Pour déterminer si le récit de Stout, comme présenté dans ses grandes lignes ci-dessus, rentre dans la vision de l’histoire que présent Kant, il suffit de se poser deux questions. Aurait-on pu prévoir l’émergence de la pensée humienne à partir du cartésianisme et son problème d’origine? Cela constitue-il un développement régulier?

 

Rappelons que le problème d’origine pour Descartes est celui de l’autorité, la certitude et l’opinion. Sa réponse déclenche un développement important dans l’histoire occidentale. Pourtant, peut-on affirmer qu’il se dessine entre la certitude et la disparition de dieu un rapport inéluctable? Dans la certitude cartésienne et le cogito, trouve-t-on déjà le noyau qui se développe au fil des modifications ultérieures avant de devenir à la fin un dieu absent du monde? Dans le meilleur des cas, il est difficile de supposer l’existence d’une progression logique et nécessaire d’un tel noyau à son plein développement dans la pensée humienne. Mais admettons, pour l’instant, qu’il soit possible de dessiner une telle progression.

Nous passons donc de la première à la deuxième question. Cela constitue-il un développement régulier? Le sens du régulier reste à cerner. On pourrait entendre par là l’absence d’éléments superflus, comme quand Kant précise:

La nature, en effet, ne fait rien de superflu (überflüssig) et elle n’est pas prodigue dans l’usage des moyens pour atteindre ses fins.
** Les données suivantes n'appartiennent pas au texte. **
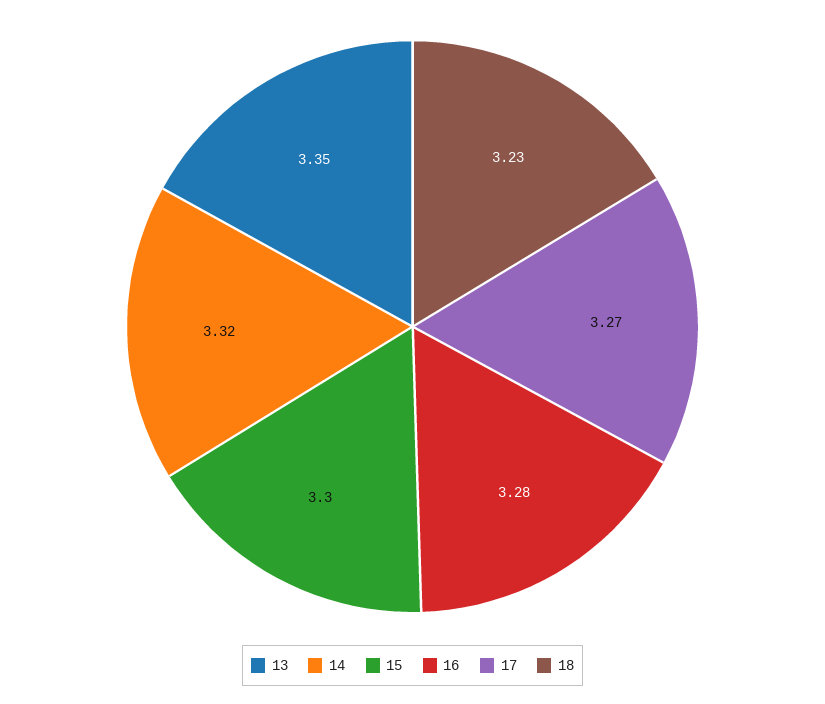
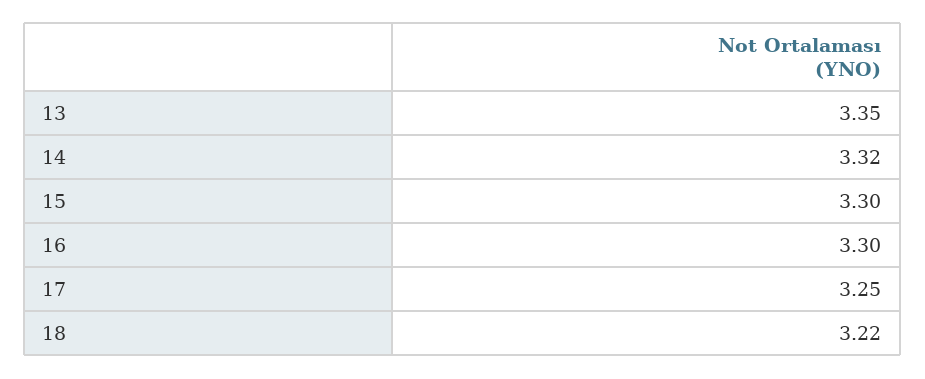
16: 3.28 -> 3.3
17: 3.27 -> 3.25
18: 3.23 -> 3.22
Mais, ici, le penseur tente plutôt de montrer la façon dont la Nature dote les espèces des outils différents dont elles sont obligés de se servir pour arriver à leurs objectifs. Reste que l’on pourrait cerner une signification plutôt quotidienne du mot: ce dont on peut mesurer les instances à l’aide d’une règle (au sens large): périodique, harmonieux, constant. Au contraire, c’est avant tout les discontinuités et les développements imprévus qui font la force du récit de Stout. Ce pourquoi celui-ci se situe mal dans le paysage historique esquissé par Kant.

(On maintient cela tout en sachant que Kant garde une place importante pour l’antagonisme dans la progression de la société; sans effet constant, le récit de Kant perd tout son intérêt.)